L’ECA (European Cockpit Association) et l’IFALPA sont actifs sur la problématique de la qualité d’air cabine. Grâce au travail de ses membres respectifs, et notamment des représentants SNPL, ces deux instances représentatives des pilotes ont élaboré des documents explicites sur les « Fume events ».
- Qu’est-ce que le GCAQE ?
Le GCAQE (Global Cabin Air Quality Executive) est une organisation internationale regroupant des syndicats de PNT et PNC dont les objectifs sont de :
- Faire prendre conscience aux pouvoirs publics, aux industriels de l’aérien, aux constructeurs de l’importance du problème de la qualité de l’air en cabine,
- Faire pression sur les fabricants d’huile pour faire modifier la composition de celles-ci, sur les constructeurs d’avion pour qu’ils modifient les circuits ECS et sur les autorités pour qu’elles règlementent sur cette problématique,
- Définir des seuils d’exposition et des protocoles médicaux pour les victimes des « fume events », mettre en place un suivi par prise de sang lors des visites annuelles,
- Trouver les bonnes procédures techniques en réponse aux évènements,
- Agir en expert dès lors qu’un évènement grave se produit.
Voir l’article du SPCK n°14 sur le sujet
- Où en est-on dans l’établissement d’une norme ? Rôle du CEN TC 436.
Depuis avril 2015, le centre européen de normalisation a mis en place un comité technique (TC), numéro 436, chargé d’établir une norme sur la qualité de l’air en cabine.
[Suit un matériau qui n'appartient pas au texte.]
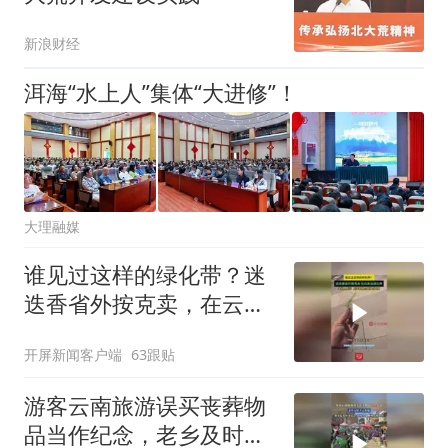
新浪财经
洱海“水上人”集体“大进修”！
大理融媒
谁见过这样的绿化带？迷
迭香省外按克卖，在云南
当绿化带，本地人喊话：
开屏新闻客户端
63跟贴
能不能种点薄荷、折耳根
来源
游客云南旅游误买丧葬物
品当作纪念，老乡及时善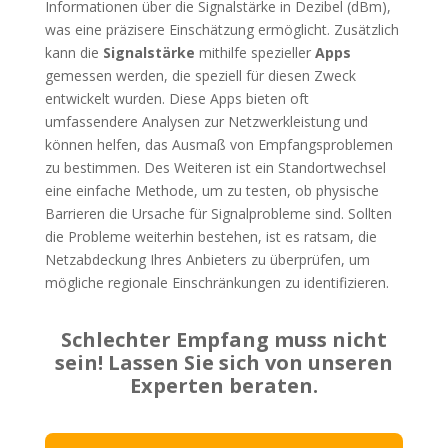
Informationen über die Signalstärke in Dezibel (dBm),
was eine präzisere Einschätzung ermöglicht. Zusätzlich
kann die
Signalstärke
mithilfe spezieller
Apps
gemessen werden, die speziell für diesen Zweck
entwickelt wurden. Diese Apps bieten oft
umfassendere Analysen zur Netzwerkleistung und
können helfen, das Ausmaß von Empfangsproblemen
zu bestimmen. Des Weiteren ist ein Standortwechsel
eine einfache Methode, um zu testen, ob physische
Barrieren die Ursache für Signalprobleme sind. Sollten
die Probleme weiterhin bestehen, ist es ratsam, die
Netzabdeckung Ihres Anbieters zu überprüfen, um
mögliche regionale Einschränkungen zu identifizieren.
Schlechter Empfang muss nicht
sein! Lassen Sie sich von unseren
Experten beraten.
Pour cela, quatre groupes de travail (TG) ont été chargé de :
- TG1: identifier et lister les polluants gaz ou particules.
- TG2 : définir les méthodes de mesure et d’échantillonnage des polluants listés par le TG1.
- TG3 : trouver ou faire développer des appareils de mesure adéquats.
- TG4 : mettre en place les procédures à suivre, tant techniques que médicales, suite à un évènement.
La composition de ces groupes de travail est variée avec des représentants de la commission européenne, de l’EASA, d’Airbus, des industriels de la filtration (Donaldsonn, Safran filtration ), des fabricants d’appareils de mesure, des pilotes, des personnels commerciaux, des représentants d’associations européennes de consommateurs, le médecin d’Air France. La structure qui est en charge de l’animation et l’organisation des réunions est le BNAE (bureau de la normalisation de l’aéronautique et de l’espace à Issy-les-Moulineaux). A l’heure actuelle, la fin des travaux et la mise en place de la norme ne sont pas attendus avant 2019.
- Et au niveau de l’OACI ?
Sous diverses pressions, dont notamment celles de la FAA, et du GCAQE, l’OACI a émis une circulaire en novembre 2015 l’ICAO circular 344 (https://bit.ly/2H477Tb), qui recommande aux compagnies de mettre en place de la formation/information sur le problème des « fume events » et de la qualité de l’air en cabine. Malheureusement, on ne peut que regretter que cette circulaire ne soit pas une obligation pour les compagnies et que trop peu d’entre elles aient mis en place un vrai programme de formation sur le sujet.
Dans les nombreuses missions dévolues à notre syndicat, il en est une qui est de tout mettre en oeuvre pour protéger la santé au travail de ses adhérents. C’est ce que fait parfaitement le SNPL, en donnant, à la Cometec et à ses membres, les moyens nécessaires pour assurer une présence dans toutes les instances nationales et internationales qui traitent des problématiques des pilotes.
C’est pourquoi, le SNPL est le seul syndicat de pilotes invité et présent lors des différents travaux, réunions, forums, colloques etc.. sur le problème de la qualité d’air cabine, ce qui conforte sa place de syndicat leader en ce domaine.
Soyez assuré de pouvoir bénéficier ainsi de l’information la plus récente en la matière.
De votre côté, apprenez à reconnaître un évènement « fume event » et adoptez le bon réflexe salvateur qui est de s’équiper au plus vite du masque O2 !!